The Readers of Broken Wheel Recommend by Katarina Bivald
I wanted this book to be more than it was. I wanted it to move faster but savor the books and reading aspect more. I wanted it to draw me in more and beg me to pick it up and give me more quotable gems about the joys of reading. I wanted a more bookish book lovers book, and in that sense, it didn’t quite deliver. However, I will say that the story of Sara, a Swedish girl who goes to visit her friend Amy in Broken Wheel, Iowa, did stir in me the desire to go on more book-fueled adventures. Who’s up for an Indie Bookstore road trip??
Anne of Green Gables by L.M. Montgomery
The narration by Rachel McAdams on the audiobook for this is just perfection in every way. She so completely captures Anne’s spirit while performing the dialogue. This book is a classic for a reason, of course! Even though I watched the movie over and over when I was young, I could swear I had already read the book as well. But now I’m not totally sure that is true. It seemed so much more this time than it ever was. So, whether it was a reread or not, I’m so glad I made time for this version. Avonlea has my heart.
Good As Gone by Amy Gentry
This was a quick and interesting, if a bit predictable, read. I enjoyed the way the author worked from front to back AND back to front simultaneously. Julie has been missing for 8 years, with her younger sister Jane as the only witness to her kidnapping. Jane comes home from her first year at college and Julie shows up at the door. Her family is overjoyed to have her home, of course, until a PI casts doubt upon Julie’s identity. Is the woman who showed up really their long-lost daughter?
Beartown by Frederik Backman
For fans of Backman’s previous work, know that this is so completely different in almost every way, with one important common thread: he writes the emotions and hearts of every person so well. He dives deep into the thoughts and feelings of his characters and embodies them completely.
Beartown is a hockey town. Beartown lives and breathes hockey. And when a tragedy rocks the town, they have to decide how to respond, who to believe, as a team, as a club, as a town. This book had me laughing and crying like his other novels, but also kept me on the very edge of my seat.
NetGalley provided a copy of this book in exchange for an honest review.
The One and Only Ivan by Katherine Applegate
Oh, I loved this sweet story about Ivan, and Stella, and Bob, and Ruby. I love imagining the inner workings and understanding of animals, and I love elephants, so this was a perfect fit for me. Also, if you’ve ever watched and cried over an “unlikely animal friendship” video or picture or story, this one is for you. Can’t wait to share this darling tale with my boys and talk about what it means to be brave, the ways we communicate, and whose job it is to take care of the least of these. So much good stuff in here.
Little Women by Louisa May Alcott
This classic novel feels to me like the original family drama.

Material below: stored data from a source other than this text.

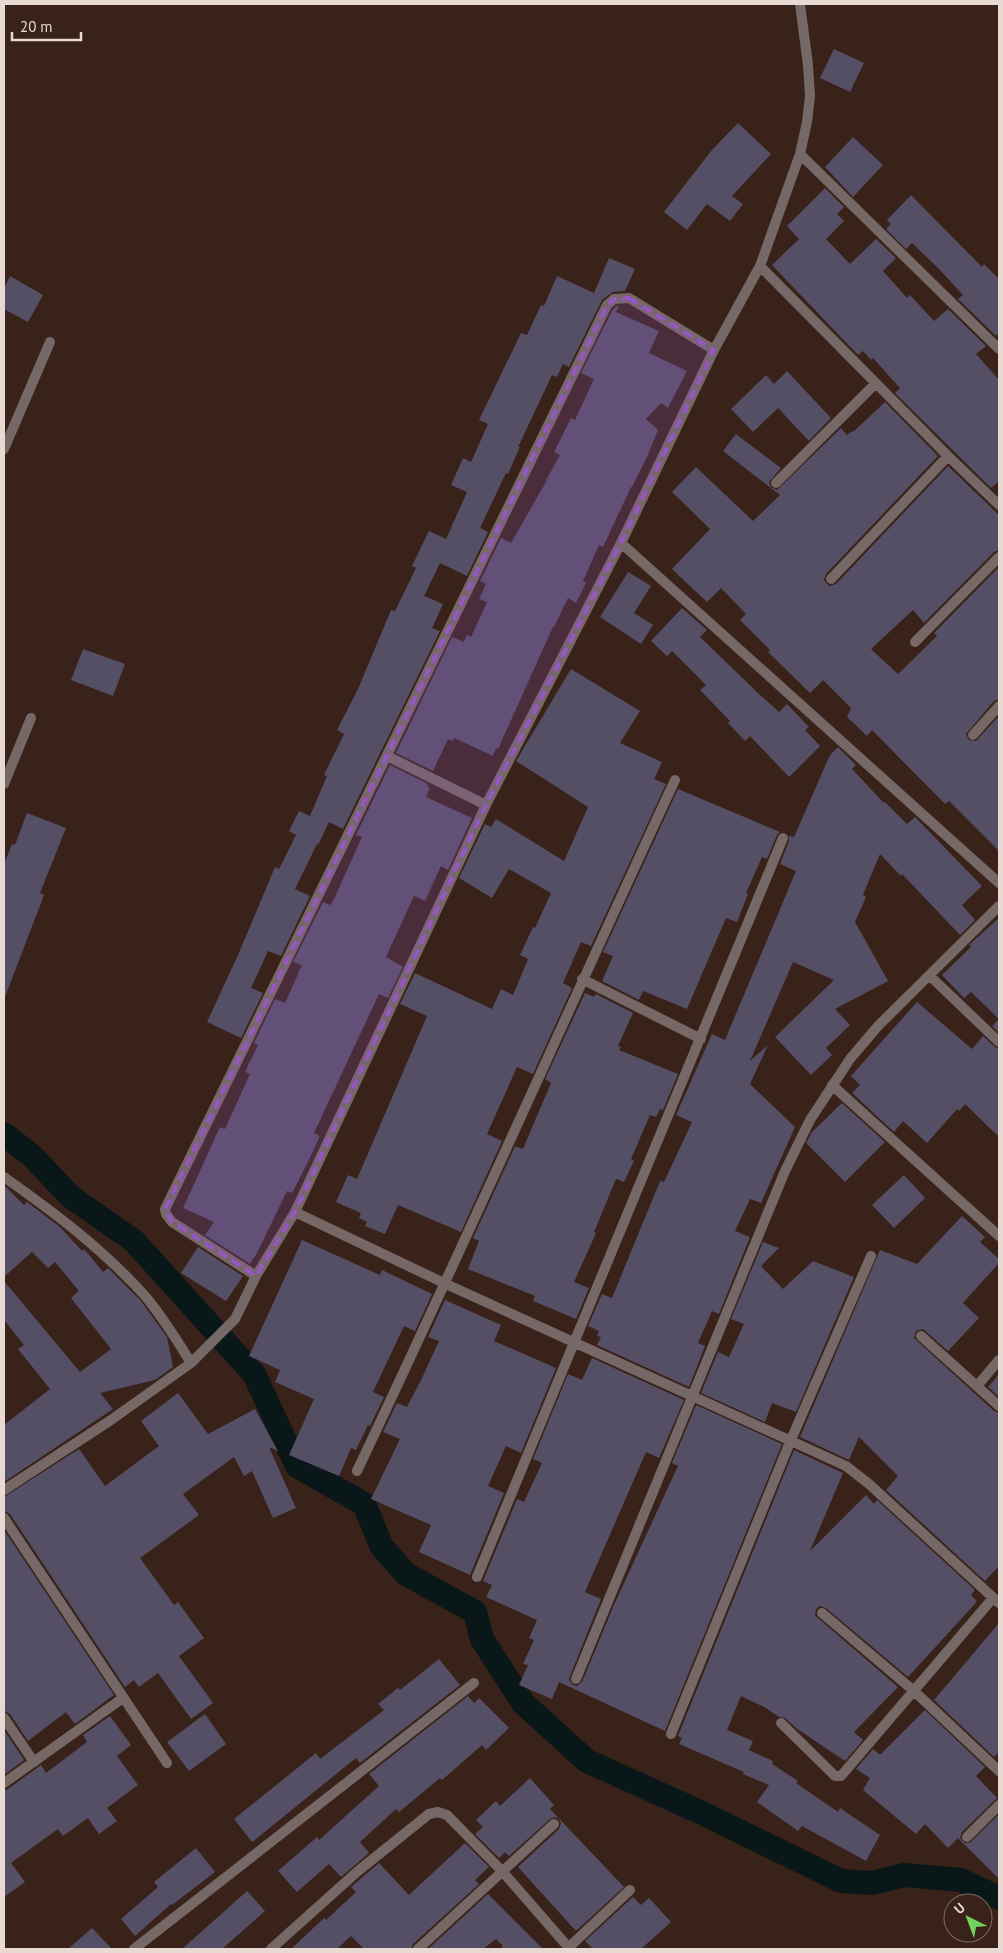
<svg xmlns="http://www.w3.org/2000/svg" width="1003" height="1953" viewBox="0 0 1003 1953" font-family="'PT Sans',sans-serif">
	<style>
		.lines { fill: none; stroke-linecap: round; stroke-linejoin: round }
		.canal { stroke: #091718; stroke-width: 24 }
		.building { fill: #554f66 }
		.minor { stroke: #766866; stroke-width: 10 }
		.marked { fill: #9657c4; fill-opacity: 0.2; stroke: #9657c4; stroke-width: 4; stroke-dasharray: 10 6; stroke-linejoin: round }
	</style>
	<rect width="100%" height="100%" fill="#382219"/>
	<g class="lines">
		<path class="canal" d="M4,1134L32,1156L71,1197L134,1241L254,1374L297,1466L364,1504L382,1547L406,1574L475,1612L482,1639L523,1703L587,1761L702,1813L841,1881L871,1883L905,1875L961,1880L999,1898"/>
	</g>
	<path class="building" d="M834,49L864,63L850,92L820,78Z
		M738,123L771,154L732,196L743,204L730,221L707,204L687,230L664,212L711,151Z
		M853,137L883,165L853,197L825,167Z
		M825,188L844,207L837,214L844,221L826,239L850,264L876,239L896,258L883,271L907,298L910,295L934,321L948,309L986,346L976,354L999,380V481L991,488L895,393L900,388L873,358L871,360L863,351L858,355L772,265L799,239L787,226Z
		M911,195L982,267L984,264L999,279V333L996,336L958,299L963,295L939,269L912,243L906,249L886,229L891,224L887,220Z
		M609,258L635,269L625,291L613,292L602,300L569,367L563,364L557,377L552,375L518,447H520L508,474L506,473L480,528L488,532L467,576L440,563L424,596L443,604L432,628L440,631L343,829L329,822L318,845L317,844L295,889L310,896L281,956L268,951L251,988L263,993L241,1038L207,1022L238,955L275,867L279,869L296,835L289,831L299,811L310,816L327,776L324,775L344,734L337,730L358,689L391,610L395,611L416,568L412,566L429,531L446,539L467,492L451,485L463,458L471,462L488,424L479,420L521,333L527,335L541,305L544,306L557,276L594,293Z
		M10,276L43,295L28,322L4,309V288Z
		M617,306H619L616,312L659,331L649,353L687,371L668,408L661,403L646,419L658,430L647,457L632,487H631L603,547L599,545L583,581L586,583L576,603L568,598L554,627H553L498,749L496,748L493,756L454,738L452,741L448,739L433,771L396,753L452,637L464,642L467,635L471,637L487,602L479,599L486,584L480,581L501,538L511,543L547,480H546L560,455L554,452L571,418L575,420L594,379L581,373L613,309Z
		M787,371L831,418L809,441L778,408L753,432L731,409L766,375L774,384Z
		M885,402L938,456L826,574L824,580L829,586L836,584L948,466L999,515V550L994,552L924,623L913,610L871,649L898,674L937,636L934,633L999,567V699L994,701L966,734L969,740L976,741L999,716V851L949,801L945,804L872,730L867,736L847,717L851,708L823,680L810,693L768,652L770,650L740,620L746,614L721,588L707,602L672,569L710,529L672,492L696,467L753,521L780,495L723,451L736,434L781,468L769,482L771,487L777,490L841,428L847,435L852,431L853,432Z
		M628,572L651,586L634,613L653,625L641,644L600,617Z
		M682,608L707,630L700,637L758,693L779,712L787,704L809,727L805,730L820,746L789,777L750,736L745,741L728,723L730,721L700,690L706,685L672,651L667,656L651,641Z
		M83,649L125,664L113,696L71,680Z
		M571,669L640,711L620,743L662,762L654,779L666,784L591,946L581,942L563,983L572,988L533,1074L517,1067L487,1134L502,1141L461,1232L398,1205L385,1234L365,1226L367,1222L359,1218L361,1213L336,1202L348,1175L357,1179L427,1016L400,1004L415,973L492,1009L501,989L513,995L528,959L520,955L533,927L535,928L551,893L509,869L492,898L459,878L485,824L491,827L496,819L564,861L588,807L516,761Z
		M838,747L856,765L852,769L884,803L885,802L907,824L915,817L982,886L962,905L975,920L960,935L902,874L901,876L880,854L863,895L866,897L855,922L888,981L835,1009L850,1025L826,1048L832,1055L811,1075L775,1037L834,980L793,962L750,1061L768,1045L750,1084L795,1127L761,1203L750,1199L735,1231L750,1237L719,1314L712,1311L698,1343L705,1346L689,1387L597,1345L601,1337L597,1336L599,1331L588,1326L602,1294L612,1298L660,1181L664,1182L692,1122L676,1115L712,1034L725,1040L796,871L780,864L789,841V836L794,837L830,755Z
		M390,765L428,784L427,786L430,788L426,797L472,818L448,870L441,866L425,901L414,896L386,957L403,967L388,998L379,994L314,1133L320,1136L308,1162L292,1193L287,1191L257,1253L250,1264L205,1235L214,1222L183,1208L220,1127L225,1129L250,1074L245,1072L258,1045L254,1043L275,999L285,1003L302,965L293,962L323,902L330,905L333,901L362,837L356,835Z
		M678,789L780,832L777,835L767,859L762,857L746,893L748,894L737,922L726,918L687,1009L643,991L639,1000L602,981L613,956L603,952Z
		M27,813L66,828L40,893L44,895L5,997L4,996V864L12,844L15,845Z
		M999,918V1033L992,1026L999,1019L971,992L964,998L942,975L971,947L969,945Z
		M585,993L594,997L596,994L633,1013L618,1046L621,1047L619,1050L678,1074L663,1110L660,1109L656,1117L650,1115L631,1159L634,1161L624,1182L616,1179L594,1232L596,1233L574,1282L589,1288L576,1319L533,1301L535,1296L468,1269L479,1241L473,1238L515,1146L523,1149L551,1083L545,1079Z
		M917,1002L972,1049L983,1036L995,1047L999,1049V1137L965,1104L959,1111L957,1109L927,1143L903,1121L894,1132L852,1093L860,1085L851,1076Z
		M842,1103L885,1142L845,1182L806,1143L812,1132Z
		M904,1175L925,1198L894,1228L872,1205Z
		M4,1185L24,1205L27,1202L60,1227L82,1251L84,1249L103,1272L108,1268L141,1301L167,1337L173,1367L155,1380L100,1393L113,1409L4,1482V1425L50,1389L18,1349L24,1345L4,1320V1281L80,1372L111,1349L71,1298L79,1291L55,1262L48,1268L32,1252L4,1277Z
		M962,1216L985,1237L980,1242L999,1259V1263L963,1303L979,1318L948,1351L923,1329L916,1331L914,1338L994,1411L999,1413V1566L985,1581L886,1490L898,1476L859,1437L849,1460L800,1437L880,1250L917,1264Z
		M302,1240L380,1275L382,1270L432,1294L415,1331L404,1326L373,1392L384,1397L370,1426L368,1425L356,1450L351,1448L339,1476L289,1455L314,1399L275,1382L280,1370L249,1356Z
		M763,1242L779,1248L761,1266L783,1289L813,1261L854,1277L796,1412L772,1403L765,1422L701,1393L718,1352L729,1357L744,1324L731,1319Z
		M198,1247L243,1276L226,1301L181,1273Z
		M445,1300L501,1325L494,1341L556,1368L521,1453L506,1446L488,1486L504,1493L470,1575L419,1552L431,1525L371,1499L400,1439L383,1432L397,1403L407,1407L422,1378L439,1341L428,1337Z
		M592,1358L684,1400L659,1458L646,1452L585,1592L601,1599L570,1676L569,1680L573,1685L577,1686L582,1682L614,1605L678,1466L672,1463L696,1405L782,1444L665,1731L559,1682L552,1699L519,1685L528,1665L523,1664L534,1640L529,1638L537,1620L486,1597L492,1585L483,1581L517,1499L524,1502L542,1463L533,1459L568,1374L582,1380Z
		M999,1374V1397L988,1387Z
		M178,1393L208,1434L255,1409L278,1451L269,1447L296,1508L273,1518L252,1471L244,1476L234,1457L183,1494L199,1515L140,1558L174,1605L178,1602L204,1638L179,1656L213,1703L191,1719L158,1673L139,1687L134,1680L125,1687L10,1514L4,1511V1497L79,1449L105,1486L159,1446L141,1421Z
		M794,1450L843,1473L810,1551L866,1495L874,1504L877,1500L975,1590L971,1595L977,1601L973,1606L908,1677L826,1608L820,1606L816,1609L815,1615L818,1618L898,1687L854,1732L863,1740L845,1761L796,1728L785,1718L779,1717L766,1708L741,1696L727,1730L753,1741L749,1750L773,1761L772,1764L798,1781L796,1783L838,1812L840,1808L880,1835L866,1861L802,1826L798,1831L757,1802L769,1785L743,1774L744,1772L679,1744L682,1738L678,1736Z
		M4,1530L114,1695L75,1724L66,1712L28,1741L10,1714L4,1711Z
		M999,1623V1752L994,1757L934,1700Z
		M439,1659L460,1685L360,1763L356,1758L252,1842L234,1819L316,1753L320,1759L384,1710L378,1704L398,1688L400,1690Z
		M468,1696L474,1703L479,1698L509,1728L486,1750L482,1745L442,1780L440,1778L399,1812L396,1809L360,1842L369,1853L341,1877L329,1864L297,1892L278,1871L317,1837L319,1840L379,1786L369,1774Z
		M925,1710L985,1767L976,1776L997,1798L962,1832L960,1838L965,1843L971,1842L999,1814V1879L958,1838L948,1848L925,1824L916,1834L863,1790L870,1778L856,1769L873,1749L880,1755Z
		M205,1714L226,1744L189,1771L167,1742Z
		M110,1716L131,1745L117,1756L138,1785L107,1808L117,1821L99,1834L88,1818L63,1836L58,1829L11,1863L25,1882L4,1897V1790L8,1789L41,1765L46,1773L87,1742L83,1735Z
		M4,1730L24,1760L4,1775Z
		M530,1778L554,1805L550,1809L624,1887L576,1931L518,1867L559,1829L561,1823L559,1819L556,1817L550,1819L509,1856L505,1852L499,1858L475,1834L483,1827L476,1820L496,1801L500,1806Z
		M465,1843L489,1867L475,1880L479,1884L413,1944L411,1949H364L351,1936L337,1949H291L324,1918L326,1920L356,1892L351,1887L379,1863L409,1895Z
		M196,1848L215,1872L172,1905L171,1904L135,1936L121,1919L158,1887L154,1882Z
		M247,1891L265,1911L222,1949H182Z
		M488,1894L543,1949H500L503,1946L496,1939L483,1949H428Z
		M633,1897L641,1905L649,1898L671,1922L641,1949H593L585,1941Z
		M92,1928L112,1949H68Z"/>
	<g class="lines">
		<path class="minor" d="M800,154L999,349
			M760,266L948,456L999,505
			M4,449L50,342
			M776,483L876,383
			M621,543L999,883
			M831,579L948,456
			M915,642L999,557
			M973,735L999,706
			M387,756L486,805
			M4,784L31,718
			M930,976L999,1042
			M582,979L701,1039
			M832,1085L999,1236
			M4,1177C55,1213 104,1250 146,1297C163,1318 177,1340 191,1363
			M295,1212L446,1284L846,1466L869,1484L999,1603
			M256,1276L172,1222L166,1214L165,1209L607,305L614,299L629,298L714,350
			M921,1336L999,1406
			M977,1386L999,1360
			M357,1471C466,1242 568,1010 675,780
			M4,1490L111,1420L191,1363L235,1319L256,1276L295,1212L486,805L621,543L714,350L760,266L800,154L807,122L810,96L808,65L800,4
			M4,1518L167,1763
			M477,1577L783,838
			M822,1613L914,1691L999,1771
			M576,1679L785,1171L810,1120L850,1059L878,1026L999,906
			M4,1718L34,1762
			M781,1723L835,1776H841L993,1598
			M671,1734L790,1442L871,1256
			M4,1783L123,1698
			M967,1837L999,1805
			M134,1949L474,1683
			M271,1949L358,1871L429,1814L438,1812L447,1815L502,1871L569,1948
			M418,1949L554,1824
			M567,1949L630,1890"/>
	</g>
	<path class="marked" d="M629,298L714,350L621,543L486,805L295,1212L256,1276L172,1222L165,1209L607,305L614,299Z"/>
	<rect width="1003" height="1953" fill="none" stroke="#e8d9d2" stroke-width="10"/>
	<g transform="translate(968 1918) rotate(318)"><circle r="24" fill="#382219" stroke="#7e6b63"/>
	<path d="M0-4L9 19L0 12L-9 19Z" fill="#73d25c"/>
	<text y="-8" font-size="14" font-weight="bold" text-anchor="middle" fill="#e8d9d2">U</text>
	</g>
	<path d="M12 32v8h69v-8" fill="none" stroke="#e8d9d2" stroke-width="2.5"/>
	<text x="20" y="32" font-size="15" fill="#e8d9d2" stroke="#382219" stroke-width="4" paint-order="stroke">20 m</text>
</svg>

It deftly examines the themes of sisterhood and friendship and first love and marriage and parenting and gender roles and feminism, all while being super readable and full of sweet and tearful moments. So glad to have taken the time to listen to it (not totally sure if this is a re-read or not: either way I’m happy to have made time for it). The March sisters: Meg, Jo, Beth, and Amy each win your heart in their own ways. The audio narration was great.
Present Over Perfect by Shauna Niequist
I think it’s possible that, by reading bread and wine first, I’ve ruined myself forever for Shauna Niequist. This collection of essays was lovely enough. And the side of my completed book still has a few book darts stuck in it for the ones I want to come back to later, but not as many as I was expecting based on the way I had heard about this book and the praise it is garnering. Regardless, I am happy to have read it and I’m glad to be working through the videos and study guide online.